Work to be completed → In the material below, find each line with the word "shirt" and copy it.

Exercise inputs →
========================================================================

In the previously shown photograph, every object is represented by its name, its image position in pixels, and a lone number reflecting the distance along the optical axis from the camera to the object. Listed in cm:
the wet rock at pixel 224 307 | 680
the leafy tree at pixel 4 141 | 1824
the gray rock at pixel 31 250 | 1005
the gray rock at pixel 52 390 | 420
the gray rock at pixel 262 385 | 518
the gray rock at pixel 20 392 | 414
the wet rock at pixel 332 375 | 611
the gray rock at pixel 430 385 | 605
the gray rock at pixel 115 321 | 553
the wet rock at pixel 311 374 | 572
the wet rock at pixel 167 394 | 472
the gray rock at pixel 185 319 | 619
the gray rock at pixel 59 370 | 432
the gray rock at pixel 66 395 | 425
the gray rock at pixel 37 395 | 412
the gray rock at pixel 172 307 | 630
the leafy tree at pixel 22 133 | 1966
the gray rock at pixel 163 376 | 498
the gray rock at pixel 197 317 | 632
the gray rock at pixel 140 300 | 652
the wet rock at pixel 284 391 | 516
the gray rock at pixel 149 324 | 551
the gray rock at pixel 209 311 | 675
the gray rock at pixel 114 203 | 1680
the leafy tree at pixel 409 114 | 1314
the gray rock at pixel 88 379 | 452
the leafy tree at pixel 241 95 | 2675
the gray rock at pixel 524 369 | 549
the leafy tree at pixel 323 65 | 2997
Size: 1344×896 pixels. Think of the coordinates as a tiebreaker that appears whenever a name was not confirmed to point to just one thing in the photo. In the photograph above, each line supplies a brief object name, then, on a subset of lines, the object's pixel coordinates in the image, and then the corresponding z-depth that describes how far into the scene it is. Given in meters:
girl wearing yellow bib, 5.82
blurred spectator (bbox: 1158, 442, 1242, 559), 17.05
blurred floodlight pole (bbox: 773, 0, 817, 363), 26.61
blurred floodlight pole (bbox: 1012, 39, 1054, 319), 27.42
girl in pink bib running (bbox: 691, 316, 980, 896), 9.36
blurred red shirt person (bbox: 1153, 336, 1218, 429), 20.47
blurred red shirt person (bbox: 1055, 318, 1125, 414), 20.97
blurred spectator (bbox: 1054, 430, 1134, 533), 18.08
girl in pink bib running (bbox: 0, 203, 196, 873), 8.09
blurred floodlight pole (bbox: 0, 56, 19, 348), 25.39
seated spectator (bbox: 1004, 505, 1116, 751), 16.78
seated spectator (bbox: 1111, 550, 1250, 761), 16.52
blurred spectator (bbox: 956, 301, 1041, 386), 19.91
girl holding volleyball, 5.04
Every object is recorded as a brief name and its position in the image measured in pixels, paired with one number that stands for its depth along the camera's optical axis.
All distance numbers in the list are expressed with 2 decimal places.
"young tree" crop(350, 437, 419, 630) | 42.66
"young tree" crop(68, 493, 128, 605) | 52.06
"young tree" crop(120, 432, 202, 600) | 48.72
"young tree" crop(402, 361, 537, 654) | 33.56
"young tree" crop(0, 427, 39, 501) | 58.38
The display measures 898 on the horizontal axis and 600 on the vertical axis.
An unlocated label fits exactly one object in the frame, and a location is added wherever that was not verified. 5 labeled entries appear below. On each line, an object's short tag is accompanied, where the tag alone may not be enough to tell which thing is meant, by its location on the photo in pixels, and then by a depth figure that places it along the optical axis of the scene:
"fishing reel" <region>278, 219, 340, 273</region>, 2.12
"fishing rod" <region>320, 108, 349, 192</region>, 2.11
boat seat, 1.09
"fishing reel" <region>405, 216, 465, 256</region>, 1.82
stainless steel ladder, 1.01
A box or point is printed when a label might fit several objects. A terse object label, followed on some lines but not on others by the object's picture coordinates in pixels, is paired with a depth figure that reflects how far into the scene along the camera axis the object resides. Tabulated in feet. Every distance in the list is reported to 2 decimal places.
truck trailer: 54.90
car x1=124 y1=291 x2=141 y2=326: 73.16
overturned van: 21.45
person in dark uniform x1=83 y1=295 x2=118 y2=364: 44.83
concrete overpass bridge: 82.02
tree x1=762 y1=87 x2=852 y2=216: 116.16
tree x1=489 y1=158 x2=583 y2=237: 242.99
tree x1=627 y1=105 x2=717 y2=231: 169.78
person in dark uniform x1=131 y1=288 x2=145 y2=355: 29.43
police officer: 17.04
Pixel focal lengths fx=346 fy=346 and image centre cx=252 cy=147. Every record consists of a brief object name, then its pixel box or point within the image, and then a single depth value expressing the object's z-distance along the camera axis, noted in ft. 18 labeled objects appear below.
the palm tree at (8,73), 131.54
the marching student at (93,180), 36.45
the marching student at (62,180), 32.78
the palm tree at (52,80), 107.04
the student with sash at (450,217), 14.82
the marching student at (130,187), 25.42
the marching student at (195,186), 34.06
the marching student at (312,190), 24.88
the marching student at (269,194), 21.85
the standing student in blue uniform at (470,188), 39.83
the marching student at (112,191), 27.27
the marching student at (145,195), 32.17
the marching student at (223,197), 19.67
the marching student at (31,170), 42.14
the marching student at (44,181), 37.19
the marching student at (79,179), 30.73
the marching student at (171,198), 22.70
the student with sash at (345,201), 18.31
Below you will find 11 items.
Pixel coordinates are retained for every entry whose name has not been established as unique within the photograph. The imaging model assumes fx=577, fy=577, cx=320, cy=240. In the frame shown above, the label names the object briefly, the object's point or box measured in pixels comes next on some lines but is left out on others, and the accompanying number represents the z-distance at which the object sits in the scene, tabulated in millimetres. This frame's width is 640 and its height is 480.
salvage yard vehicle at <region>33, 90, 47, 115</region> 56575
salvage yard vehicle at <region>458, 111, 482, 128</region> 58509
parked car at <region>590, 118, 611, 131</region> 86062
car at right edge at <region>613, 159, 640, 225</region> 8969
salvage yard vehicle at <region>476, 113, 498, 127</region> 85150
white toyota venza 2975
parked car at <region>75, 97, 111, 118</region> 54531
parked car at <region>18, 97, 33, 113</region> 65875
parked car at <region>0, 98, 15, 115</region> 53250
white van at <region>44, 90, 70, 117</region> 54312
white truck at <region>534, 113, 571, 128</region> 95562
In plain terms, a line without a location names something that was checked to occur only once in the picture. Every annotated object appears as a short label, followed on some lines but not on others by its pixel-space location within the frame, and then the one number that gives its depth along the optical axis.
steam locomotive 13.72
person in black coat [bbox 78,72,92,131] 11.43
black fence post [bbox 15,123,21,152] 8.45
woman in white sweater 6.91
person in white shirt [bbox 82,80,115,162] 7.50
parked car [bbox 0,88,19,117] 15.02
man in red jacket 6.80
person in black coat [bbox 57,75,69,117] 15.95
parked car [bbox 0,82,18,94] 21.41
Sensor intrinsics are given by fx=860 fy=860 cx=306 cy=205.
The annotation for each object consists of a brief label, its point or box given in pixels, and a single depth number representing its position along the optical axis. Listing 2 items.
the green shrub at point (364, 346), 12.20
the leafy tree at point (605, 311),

========================================================================

Output for this task →
blurred red shirt person (bbox: 1153, 336, 1218, 429), 20.47
blurred red shirt person (bbox: 1055, 318, 1125, 414), 20.97
person in white shirt [bbox 82,80,115,162] 7.50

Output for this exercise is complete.